Если СССР экспериментировал в начале 1960-х годов с рыночными методами, то в КНР это резко критиковали и на всех парах двигались прямо к коммунизму.
В 1958 году Мао провозгласил «большой скачок». Его сторонник Лю Шаоци, который выступал с докладом на 2-й сессии VHI съезда КПК, заявил: «Темпы экономического развития Китая будут не медленными, а, возможно, довольно высокими, Китай добьется расцвета, возможно, в считаные дни»299. Сущность «большого скачка» заключалась в том, что серьезную отсталость в средствах производства китайские коммунисты попытались компенсировать не путем использования финансовых рычагов и конкуренции (как в СССР при Хрущеве), а за счет трудового энтузиазма масс. Это казалось гораздо более «коммунистическим» принципом, чем апеллирование к капиталистическим рыночным рычагам.
В 1958–1962 годах предусматривалось резкое ускорение темпов экономического развития КНР. Предполагалось увеличить выпуск промышленной продукции в 6,5 раза, сельскохозяйственной в 2,5 раза, причем среднегодовой прирост в промышленности должен был составить 45 процентов, а в сельскохозяйственном производстве — 20 процентов.

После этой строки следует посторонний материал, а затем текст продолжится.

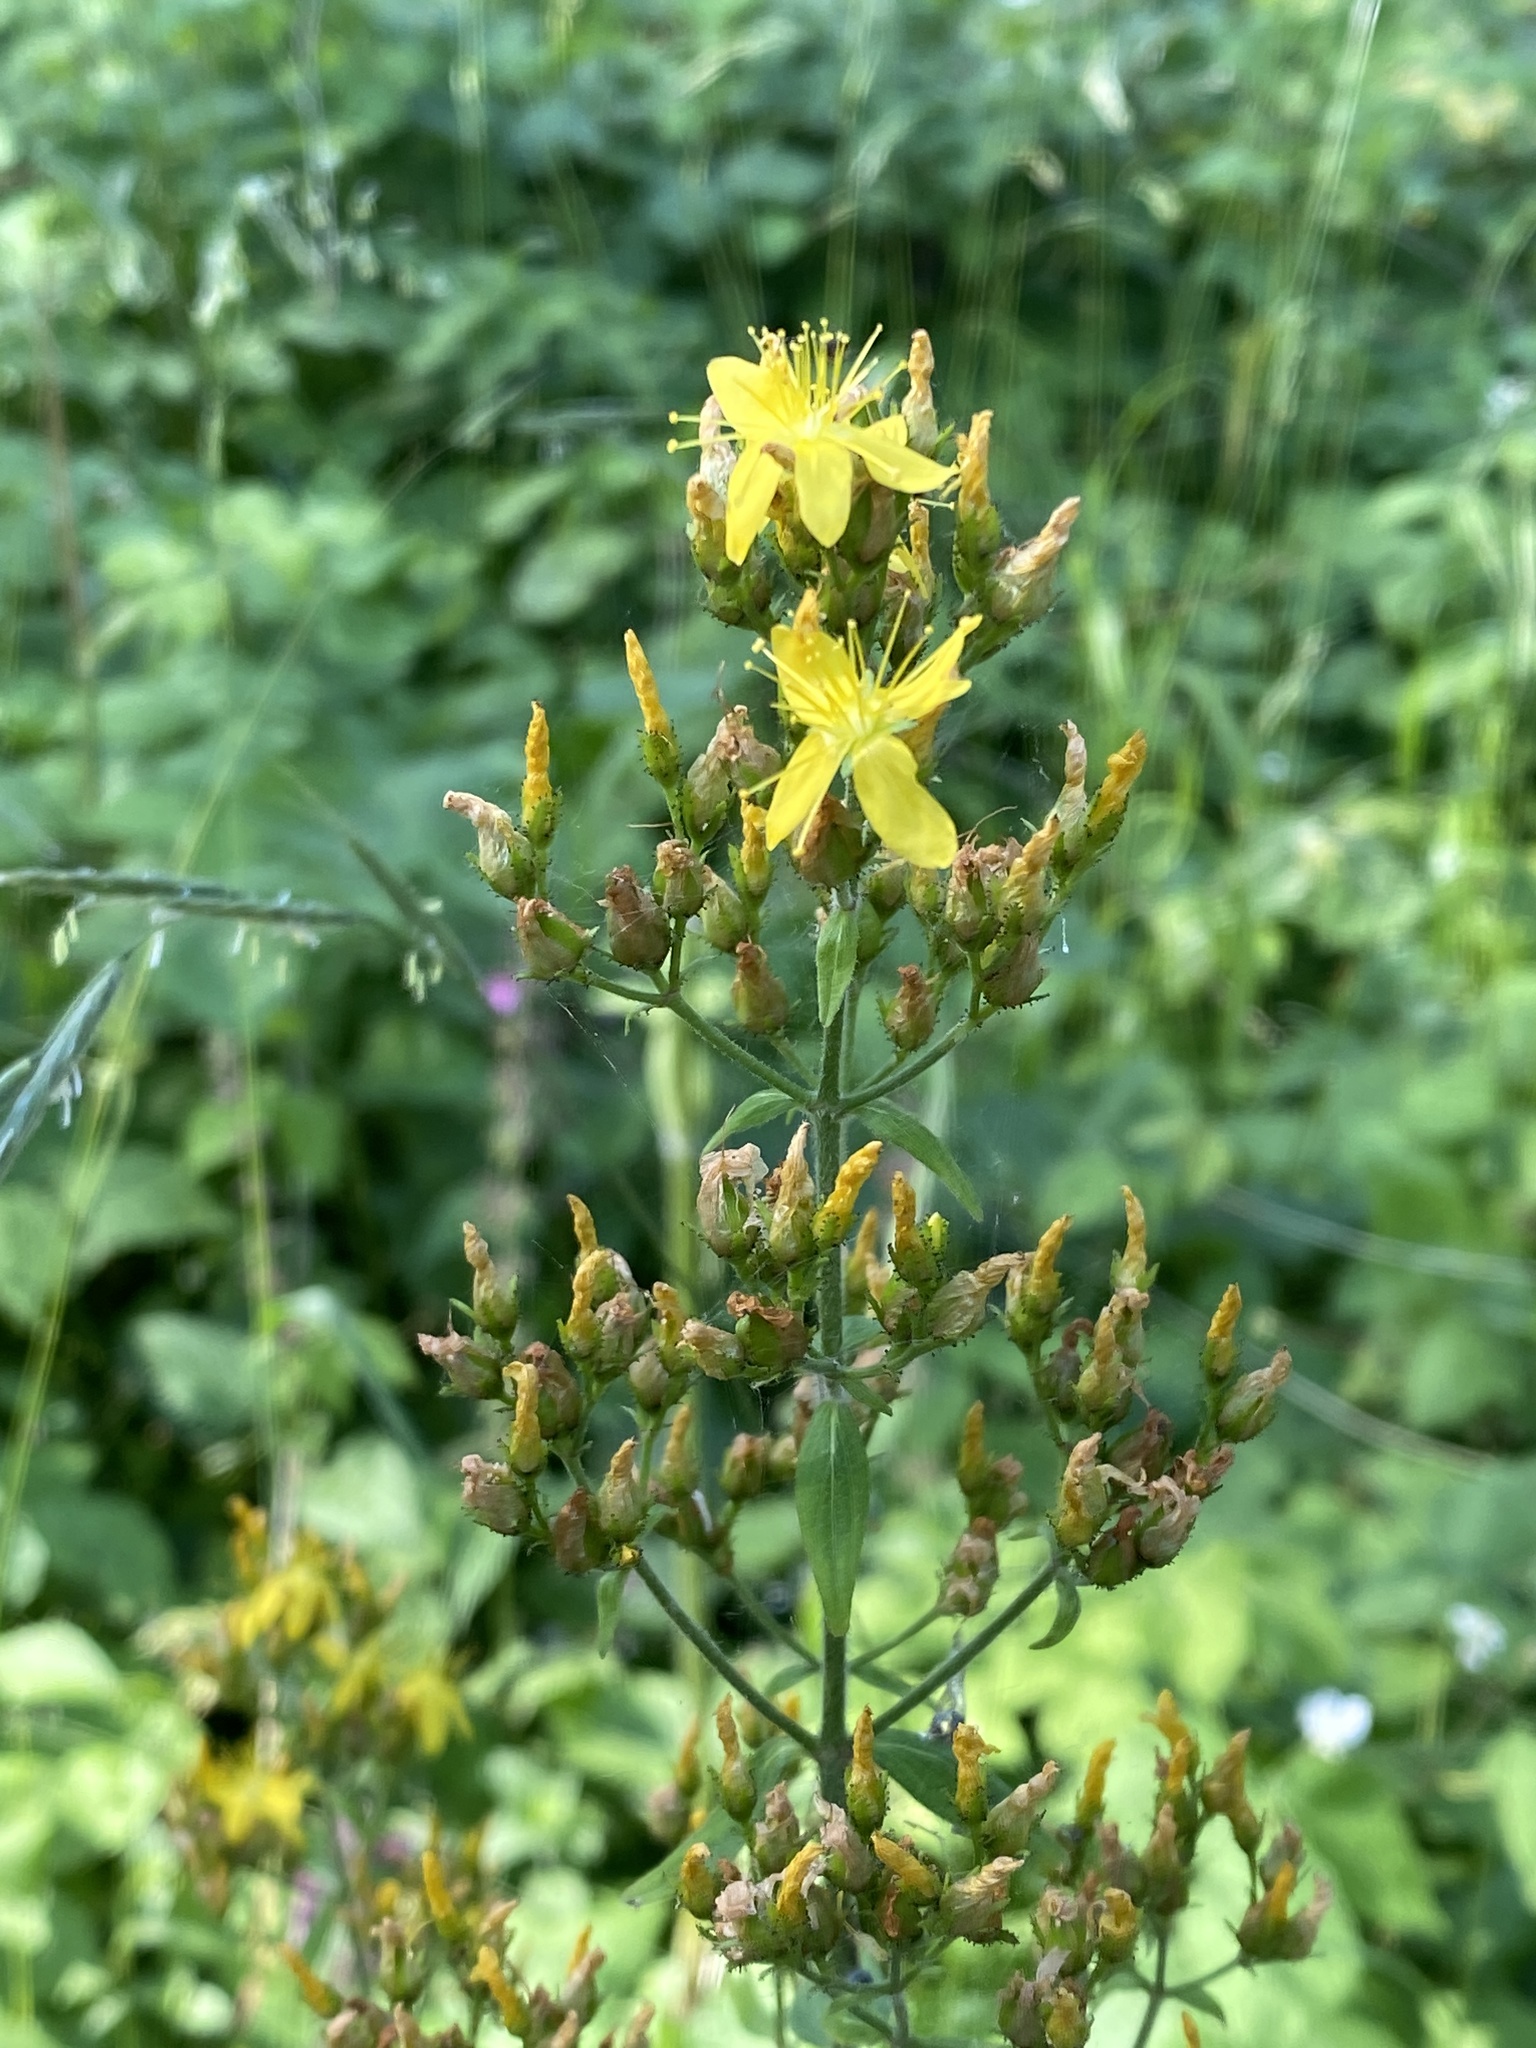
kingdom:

Выплавку стали предполагалось увеличить в десять раз, с первоначально намечавшихся примерно 10 миллионов тонн до 100 миллионов тонн.
Так как Китай был тогда преимущественно сельскохозяйственной страной, то коммунизм стали вводить прежде всего в деревне. Курс на создание народных коммун был намечен в августе 1958 года на расширенном заседании политбюро ЦК КПК в Бэйдайхэ.
Народная коммуна представляла собой более высокую степень обобществления на селе, чем, например, советский колхоз. В собственность коммуны переходили приусадебные участки и средства производства, оставшиеся в личной собственности крестьян. Мао говорил: «Приусадебные участки ликвидируются. Куры, утки, деревья возле домов пока остаются в собственности крестьян. В дальнейшем и это будет обобществлено… Надо продумать вопрос об отказе от системы денежного жалованья и восстановлении системы бесплатного снабжения».